My conflicted feelings about the matter only intensified when I took a class on Jewish-Christian relations, in which we discussed at great length the problem of proselytizing, and how approaching people as potential converts in need of the truth makes it difficult to engage in genuine interfaith dialogue. I found myself lying awake at night wrestling with some core religious questions related to the exclusivist truth claims of the Church. This was the beginning of my obsession with the problem of religious pluralism, which is an issue I have found arising again and again in my academic work. I don’t have quite the same level of emotional angst about the subject that I did when I first got into this field, but I still find the question immensely compelling. That has been one of the major ways in which I see my studies as having impacted my personal religious beliefs—though I have not completely rejected LDS exclusivity claims, I am still working to make sense of them, and I have strong pluralist leanings.
Another way in which my academic work has caused me to seriously re-examine some aspects of my faith has to do with my understanding of and relationship with God. I grew up believing in a God of wrath, one who was constantly angry with me because I couldn’t stop sinning. Because I was raised LDS, this picture was closely intertwined with my LDS faith, which meant that I found it profoundly difficult to trust God in a Mormon context. Reading what those of other faiths had to say about God was therefore immensely liberating; their ways of talking were often unfamiliar enough that they didn’t trigger the emotional baggage that, for me, inevitably accompanied more familiar LDS discourse. It was in studying the work of the great Christian theologians that I encountered a rather different God than the one of my childhood, that I began to take seriously the possibility of a God who was patient and loving rather than tyrannical. In this way, working in theology has literally been a spiritual lifesaver for me, as I have found that encountering grace in the context of other traditions has enabled me to come back to my own and find it there as well.

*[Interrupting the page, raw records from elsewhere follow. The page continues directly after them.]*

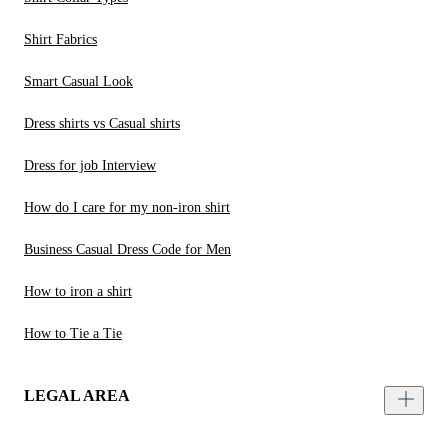
Shirt Fabrics
Smart Casual Look
Dress shirts vs Casual shirts
Dress for job Interview
How do I care for my non-iron shirt
Business Casual Dress Code for Men
How to iron a shirt
How to Tie a Tie
LEGAL AREA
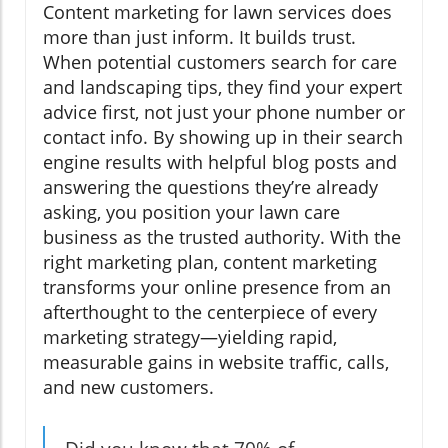
Content marketing for lawn services does
more than just inform. It builds trust.
When potential customers search for care
and landscaping tips, they find your expert
advice first, not just your phone number or
contact info. By showing up in their search
engine results with helpful blog posts and
answering the questions they’re already
asking, you position your lawn care
business as the trusted authority. With the
right marketing plan, content marketing
transforms your online presence from an
afterthought to the centerpiece of every
marketing strategy—yielding rapid,
measurable gains in website traffic, calls,
and new customers.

I think that studying Christian theology has strengthened my belief both in God and in the power of the Christian message. Some days I do wonder, however, if it has made me less Mormon. There’s no question that my engagement with Protestant and Catholic thinkers has shaped my outlook on various theological issues; for example, in recent years I’ve become quite drawn to the doctrine of the Trinity, especially as it’s been articulated by contemporary theologians. On the other hand, there have also been moments when working in this field has made me acutely aware of my own Mormonness, such as when I realize I’m the one person in a seminar who’s not assuming ex nihilo creation.
I am still working out what it means to be a Latter-day Saint who studies traditional Christian theology. I have moments when I think that navigating between these worlds is simply making me crazy. Yet I remain deeply attached to both of them, and I believe–or at least hope–that despite the tensions which sometimes arise, the two contribute to each other, that my Mormon background brings something valuable to my theological work, and my academic studies enrich my LDS faith.